Dan saltou antes que Neil pudesse reagir.

– Parece ótimo. Qualquer um que se aproximar muito provavelmente vai descobrir que é maquiagem, mas eu duvido que perguntem. Daqui de trás nem dá para perceber. Você vai ter que vir aqui depois dos treinos matinais para se maquiar antes das aulas, até que tudo suma. Você vai ter aula as nove nesse semestre?

– Não, eu cortei elas no outono –, Para Allison, Neil disse: – Obrigado. Eu nem teria pensado nisso. Parece ser um truque eficiente.

– E, é. Aprendi para despistar os paparazzi, quando eu comecei a jogar. Embora nunca tenha precisado, eu nunca perdi meu senso de moda. – Allison ergueu um ombro, presunçosa. – Faça um teste, vá buscar seus livros. Agora, de preferência. A Dan está louca para usar o seu quarto.

– Não é o quarto que me interessa –, disse Dan.
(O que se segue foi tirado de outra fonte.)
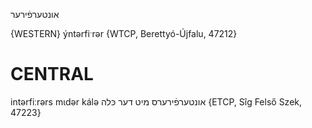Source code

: אונטערפֿירער

{WESTERN}
ýntərfiˑrər {WTCP, Berettyó-Újfalu, 47212}

CENTRAL
========

intərfiːrərs mɩdər kálə אונטערפֿירערס מיט דער כּלה {ETCP, Sîg Felső Szek, 47223}
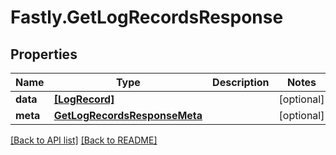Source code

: # Fastly.GetLogRecordsResponse

## Properties

Name | Type | Description | Notes
------------ | ------------- | ------------- | -------------
**data** | [**[LogRecord]**](LogRecord.md) |  | [optional] 
**meta** | [**GetLogRecordsResponseMeta**](GetLogRecordsResponseMeta.md) |  | [optional] 


[[Back to API list]](../../README.md#endpoints) [[Back to README]](../../README.md)

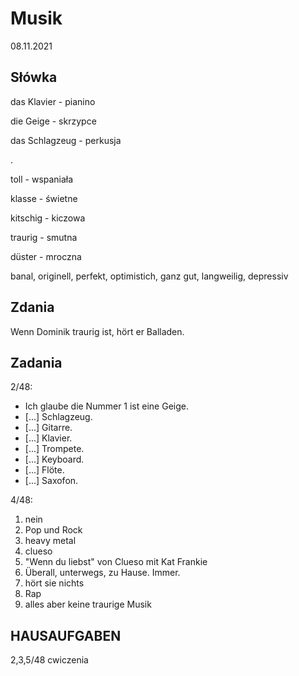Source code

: # Musik

08.11.2021

## Słówka

das Klavier - pianino

die Geige - skrzypce

das Schlagzeug - perkusja

.

toll - wspaniała

klasse - świetne

kitschig - kiczowa

traurig - smutna

düster - mroczna

banal, originell, perfekt, optimistich, ganz gut, langweilig, depressiv

## Zdania

Wenn Dominik traurig ist, hört er Balladen.

## Zadania

2/48:

- Ich glaube die Nummer 1 ist eine Geige.
- [...] Schlagzeug.
- [...] Gitarre.
- [...] Klavier.
- [...] Trompete.
- [...] Keyboard.
- [...] Flöte.
- [...] Saxofon.

4/48:

1. nein
2. Pop und Rock
3. heavy metal
4. clueso
5. "Wenn du liebst" von Clueso mit Kat Frankie
6. Überall, unterwegs, zu Hause. Immer.
7. hört sie nichts
8. Rap
9. alles aber keine traurige Musik

## HAUSAUFGABEN

2,3,5/48 cwiczenia

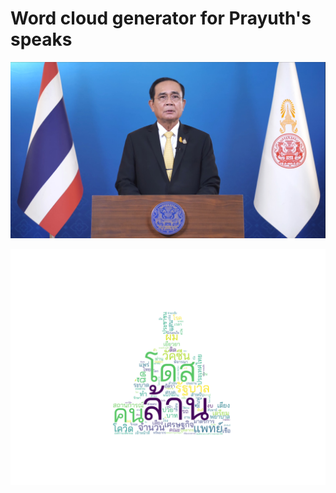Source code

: # Word cloud generator for Prayuth's speaks

![](./images/prayuthspeaks.jpg)

![](./images/output.png)
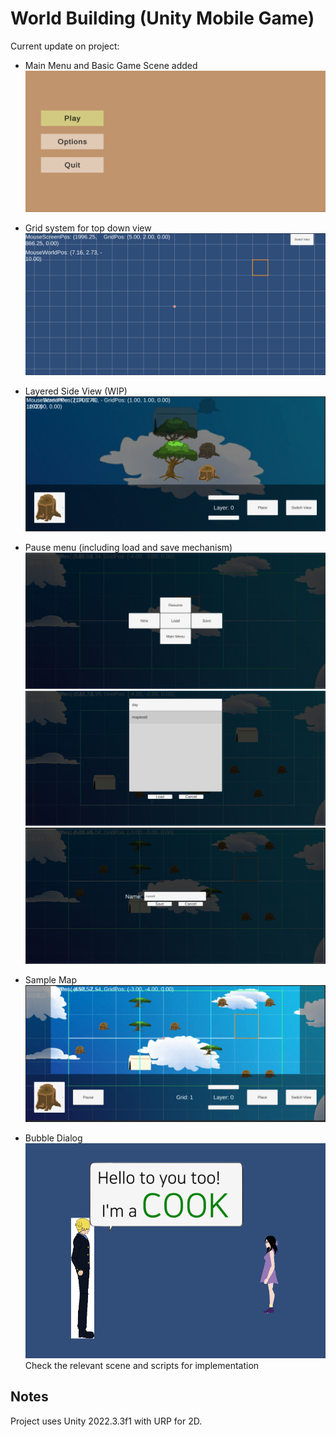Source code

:# World Building (Unity Mobile Game)

Current update on project:
- Main Menu and Basic Game Scene added
![MainMenu](https://github.com/kurenaiautumun/games/blob/world-building/screenshots/mainmenu.png)
- Grid system for top down view
![Grid](https://github.com/kurenaiautumun/games/blob/world-building/screenshots/grids.png)
- Layered Side View (WIP)
![LayeredSideView](https://github.com/kurenaiautumun/games/blob/world-building/screenshots/layeredsideview.png)
- Pause menu (including load and save mechanism)
![PauseMenu](https://github.com/kurenaiautumun/games/blob/world-building/screenshots/pausemenu.png)
![LoadMenu](https://github.com/kurenaiautumun/games/blob/world-building/screenshots/loadmenu.png)
![SaveMenu](https://github.com/kurenaiautumun/games/blob/world-building/screenshots/savemenu.png)

- Sample Map
![TestMap](https://github.com/kurenaiautumun/games/blob/world-building/screenshots/testmap.png)

- Bubble Dialog
![BubbleDialog](https://github.com/kurenaiautumun/games/blob/world-building/screenshots/bubbledialog.png)
Check the relevant scene and scripts for implementation


## Notes

Project uses Unity 2022.3.3f1 with URP for 2D.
Neil colocou o espelho de lado e levantou do sofá.

– Saindo.

– Ah, Neil? –, disse Dan, quando Neil chegou à porta. – Neil saltou a maçaneta e olhou para ela. – Se quiser conversar sobre qualquer coisa, ou nada, ou... – ela gesticulou com o dedo no lado de sua cabeça, talvez significando a abrupta mudança de Neil na aparência, – Você sabe que estaremos aqui quando precisar, não sabe?

– Sei –, respondeu. – Talvez mais tarde. Me envie uma mensagem quando for seguro voltar para o quarto?

– Talvez sim, talvez não.

Neil gesticulou com a cabeça e saiu. Ele fechou a porta atrás de si e permaneceu no corredor. Ele estava cansado, dolorido e nem um pouco ansioso para sua semana fora de repouso, mas por um momento, nada disso importava.

– Estamos bem –, disse ele ao salão vazio. –Nós ficaremos bem. As raposas ficariam bem, pelo menos, e isso era mais do que suficiente.